**Text excerpt**

Welcome to the SCMP's live markets blog. The intense volatility of recent weeks has every chance of remaining the core underlying theme of activity. Investors are increasingly focused the broader question of how this episode might affect the wider economy as many suspect the equity bubble has yet to fully deflate. We'll bring you the key levels, trading statements, price action and other developments as they happen.

 

4:07pm: The Hang Seng Index closes at 23,991.03, down 0.12 per cent or 27.77 points. Hong Kong’s flagship index dropped 2.29 per cent over the week. 

The H-shares index finished at 11,060.06, down 0.19 per cent or 20.86 points. It lost 1.50 per cent against last week.

3:26pm: China indices from opening to closing today: the Shanghai Composite (orange), Shenzhen Composite (green), CSI300 (purple) and ChiNext (blue). Click to enlarge. 

3:21pm: While today was subdued, it was a strong week overall for China markets.

The Shanghai Composite Index gained 5.91 per cent over the week, the CSI300 improved 4.26 per cent, the Shenzhen Composite Index lifted 6.12 per cent and the ChiNext Price Index picked up 3.76 per cent.

3:10pm: The Shanghai Composite Index closed at 3,965.34, up 10.78 points or 0.27 per cent. The CSI300 drifted to 4,073.54, down 1.92 points or 0.05 per cent.

3:10pm: The Shenzhen Composite Index closed at 2,310.40, up 11.61 points or 0.50 per cent. The ChiNext slid to 2,674.02, down 10.24 points or 0.38 per cent.

3:08pm: Sands China has announced a year-on-year revenue decline of 30.7 per cent and profit drop of 46.4 per cent for the first half. Mall revenues increased 22.6 per cent but the gain was dwarfed by the 34.4 per cent fall in casino revenues to US$2.99 billion (HK$23.26 billion). The share price has inched up 0.9 per cent to HK$33.80 today.

3:03pm: The Hang Seng Index slips back to 23,985.61, down 0.14 per cent or 33.19 points. The H-shares index goes to 11,032.70, down 0.44 per cent or 48.22 points.

3:01pm: Ray Farris, chief fixed income strategist of Credit Suisse said:

“We are maintaining our forecast for USD/CNY (onshore yuan) to rise to 6.60 in three months, at the risk of being slightly aggressive. Cyclically, China's economy is weak leading us to expect further monetary easing from China's central bank even as the US Fed begins tightening policy later this year.

**What to do**
A: In the live markets blog, rewrite the passage from "3:26pm: China indices" up to and including "Click to enlarge.", swapping "orange" for "red".
B: From the live markets blog, list each index shown in the 3:26pm chart together with the color used for it.
C: Go on with the live markets blog from the point where it stops.

**Dataset content**
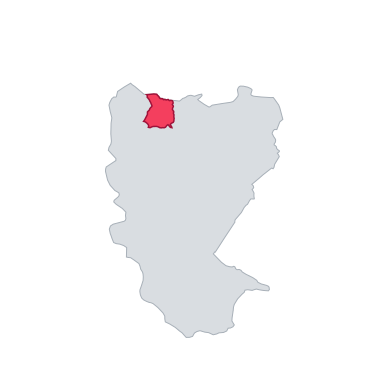 Séno on a map of Burkina Faso (Equal Earth projection), rotated 304°
{"feature_id": "BFA-2876", "entity_name": "Séno", "entity_type": "Province", "adm_level": 1, "iso_a3": "BFA", "parent_name": "Burkina Faso", "parent_adm1": "", "projection": "equal_earth", "projection_center": [0.057, 13.966], "detail": "fine", "context": "in_parent", "style": "filled", "palette": "rose", "viewbox_px": 384, "rotation_deg": 304, "n_neighbors": 0, "source": "natural_earth", "source_scale": "10m", "svg_char_len": 4551}
<svg xmlns="http://www.w3.org/2000/svg" viewBox="0 0 384 384"><g transform="rotate(304 192 192)"><path d="M269.3,244.6L261.3,245.0L258.3,246.2L256.6,246.2L256.5,245.2L256.3,244.6L246.1,241.3L239.0,239.4L231.8,237.3L231.4,239.3L230.3,240.6L228.8,240.7L227.7,240.4L227.0,241.9L225.8,244.0L224.1,245.0L222.5,246.2L221.5,247.3L220.9,247.4L219.2,244.7L217.0,244.5L212.9,244.9L211.1,244.2L208.5,243.9L202.6,244.4L193.1,243.3L191.5,243.9L191.1,244.4L181.7,244.5L171.3,244.6L162.7,244.8L155.1,244.9L155.1,244.4L152.6,244.3L152.4,245.2L150.2,255.7L149.9,261.4L151.1,265.0L152.3,267.2L153.8,268.2L153.9,269.5L152.8,271.1L152.8,272.8L154.2,274.5L154.5,276.4L153.8,278.3L154.0,282.9L155.0,290.2L155.0,295.0L154.0,297.1L154.5,300.8L156.3,306.1L156.6,308.3L156.0,309.3L154.4,310.7L152.8,310.6L151.0,307.5L150.2,306.0L148.7,302.8L147.5,299.6L145.8,298.2L144.1,296.9L142.1,292.8L140.2,290.8L138.1,291.4L135.1,290.6L129.0,289.6L122.4,289.9L119.7,290.8L117.0,292.3L110.1,295.6L107.4,297.2L105.4,301.4L103.1,301.3L100.7,299.9L99.3,298.1L96.2,298.5L93.2,296.7L90.3,293.1L88.2,291.9L85.5,289.4L84.7,284.4L83.0,281.0L81.5,276.2L79.1,274.1L76.4,272.9L72.6,273.2L70.2,271.3L68.2,268.5L68.8,266.0L69.7,262.6L69.8,259.3L70.4,253.9L70.1,247.2L69.4,242.5L71.5,240.5L73.9,238.8L75.5,235.6L77.1,228.5L77.7,222.3L77.3,220.0L76.5,218.2L75.9,215.5L75.5,212.3L76.0,209.5L77.8,206.8L80.1,204.6L81.7,203.6L86.0,202.5L91.4,200.9L94.5,199.0L96.7,197.2L98.0,195.7L99.3,192.7L101.4,190.4L103.0,188.0L103.2,181.5L103.2,177.8L102.1,175.8L101.4,174.0L109.4,168.9L109.4,165.3L108.4,161.3L106.8,158.0L106.3,155.3L108.5,152.0L110.4,149.5L111.9,147.4L115.0,144.2L118.2,143.4L121.2,144.6L129.8,152.1L131.3,152.6L133.1,152.0L135.3,150.0L138.3,148.5L139.4,143.4L139.4,136.0L140.0,132.7L141.6,132.1L146.6,133.5L147.9,133.6L149.3,133.1L150.4,131.8L150.3,129.4L150.1,127.3L151.8,120.4L154.7,115.3L160.7,108.8L162.6,107.6L164.8,106.9L175.5,111.3L177.2,110.2L179.8,99.3L182.7,98.2L186.2,98.0L188.5,97.1L189.7,96.3L194.8,92.2L203.7,86.5L208.6,84.1L209.5,83.2L213.0,79.2L217.6,74.6L220.5,73.7L224.5,73.3L227.1,74.1L227.7,75.4L228.6,76.0L233.8,74.1L241.4,77.2L247.9,80.3L247.5,82.2L247.5,85.6L246.9,91.1L246.2,97.6L248.9,101.8L252.2,106.3L253.0,108.1L252.2,112.5L252.8,115.2L254.5,119.5L257.4,125.1L260.4,130.8L262.5,131.5L264.4,132.0L265.6,133.0L267.4,134.0L269.1,134.6L270.6,135.9L271.6,137.1L272.8,140.6L276.2,143.0L278.6,145.3L277.6,146.4L274.7,146.0L271.9,145.0L271.6,146.6L271.5,153.1L271.9,158.5L272.6,159.2L275.3,160.2L281.9,167.2L287.9,173.8L290.0,175.5L293.3,176.2L297.0,176.5L298.6,175.9L302.1,172.5L304.1,172.1L305.8,172.2L306.8,172.8L308.5,175.5L310.1,179.6L310.6,182.6L310.5,184.3L309.9,184.9L307.0,185.7L305.7,186.3L305.4,187.2L305.8,189.2L306.4,190.5L309.6,196.5L314.3,204.5L315.8,206.5L315.0,208.9L312.6,215.2L310.8,217.8L303.0,226.7L299.2,225.6L291.2,227.4L289.9,225.4L288.1,225.1L285.7,225.5L284.9,226.2L284.6,227.1L283.8,228.3L282.3,231.9L281.2,232.7L279.7,233.3L278.0,233.2L277.0,233.7L277.0,235.4L276.6,236.9L275.5,237.7L275.0,239.4L275.1,241.1L274.4,241.8L272.8,241.4L271.9,241.0L271.1,243.1L270.1,244.6L269.3,244.6Z" fill="#d9dde1" stroke="#a8b0b8" stroke-width="1"/><path d="M247.4,100.1L251.9,105.5L253.2,107.8L253.3,108.1L253.3,108.4L253.0,108.9L252.9,109.3L252.7,110.6L252.6,111.1L251.8,112.6L251.7,113.1L251.8,113.6L252.2,114.4L252.4,114.6L252.6,114.8L252.8,115.1L252.9,115.4L252.9,115.7L252.6,116.4L252.6,116.7L252.9,117.2L253.3,117.4L253.7,117.8L253.7,118.5L254.0,119.3L254.5,119.7L255.0,120.1L255.4,120.6L255.3,120.9L255.1,121.7L255.1,122.1L255.3,122.4L256.0,123.0L256.2,123.4L256.5,124.1L256.7,124.6L256.5,125.1L256.3,125.5L255.7,126.2L255.0,126.7L253.6,126.7L253.2,127.4L252.9,128.3L252.3,128.8L250.9,128.9L249.5,129.6L249.1,130.4L248.8,131.0L248.7,131.6L248.0,132.2L247.2,132.4L246.7,132.8L246.3,133.3L245.9,133.9L245.2,134.3L244.8,134.5L244.5,134.7L243.9,135.1L243.1,136.0L241.6,136.7L240.7,137.3L239.3,137.5L238.2,136.9L236.9,136.3L235.8,136.3L235.3,137.3L234.6,138.8L234.1,139.4L233.5,138.0L233.7,136.7L234.2,135.6L234.3,134.4L233.0,133.9L230.9,133.8L229.7,133.0L228.9,131.6L228.0,130.7L227.3,129.3L227.1,127.3L226.6,126.0L224.9,123.5L224.0,122.6L222.8,121.8L222.2,121.6L222.0,121.3L221.6,120.7L221.3,119.9L221.2,119.6L221.6,119.5L222.6,119.1L223.4,118.0L223.8,116.4L224.0,114.5L223.8,113.0L223.5,112.4L225.5,112.4L231.3,111.7L233.5,110.3L234.7,110.5L235.9,110.8L237.3,110.5L238.9,110.5L240.2,110.9L241.1,110.6L243.3,107.3L243.9,106.0L244.6,105.0L245.6,101.7L246.1,101.6L246.7,101.2L247.4,100.2L247.4,100.1Z" fill="#f43f5e" stroke="#9f1239" stroke-width="1.5"/></g></svg>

**The replies**
A:
3:26pm: China indices from opening to closing today: the Shanghai Composite (red), Shenzhen Composite (green), CSI300 (purple) and ChiNext (blue). Click to enlarge.

B:
Shanghai Composite: orange
Shenzhen Composite: green
CSI300: purple
ChiNext: blue

C:
 We expect the US dollar to appreciate about 3 per cent against the major currencies over the next several months and about 8 per cent over the next year. This should keep broad USD-EM under upward pressure, exerting upwared pressure on USD/CNY.
 
More generally, China's weaker than expected growth and monetary policy divergence with the US combines with China's anti-corruption campaign to argue that the onshore yuan should be cyclically weak.

The fact that the People’s Bank of China has lost $185 billion in foreign exchange reserves over the past year defending the onshore supports this view. 

We stress that it is still early days in this change. We will need to adjust expectations as People’s Bank of China actions reveal details of the new management style.”

Click on chart below to enlarge.

2:55pm: Hong Kong Investment Funds Association chairman Bruno Lee Kam-wing, will join  Manulife Asset Management as its Head of Partnership, Product and Platform Development, Wealth and Asset Management, Asia from September 1. 

Lee is now head of Hong Kong of Fidelity, a position he will hold until the end of this month. 

The role is a new post and the appointment is part of Manulife’s ongoing integration of the company’s Asia wealth and asset management teams to strengthen its foothold in the region. 

Based in Hong Kong, he will report to Michael Dommermuth, Head of Wealth and Asset Management, Asia for Manulife Asset Management.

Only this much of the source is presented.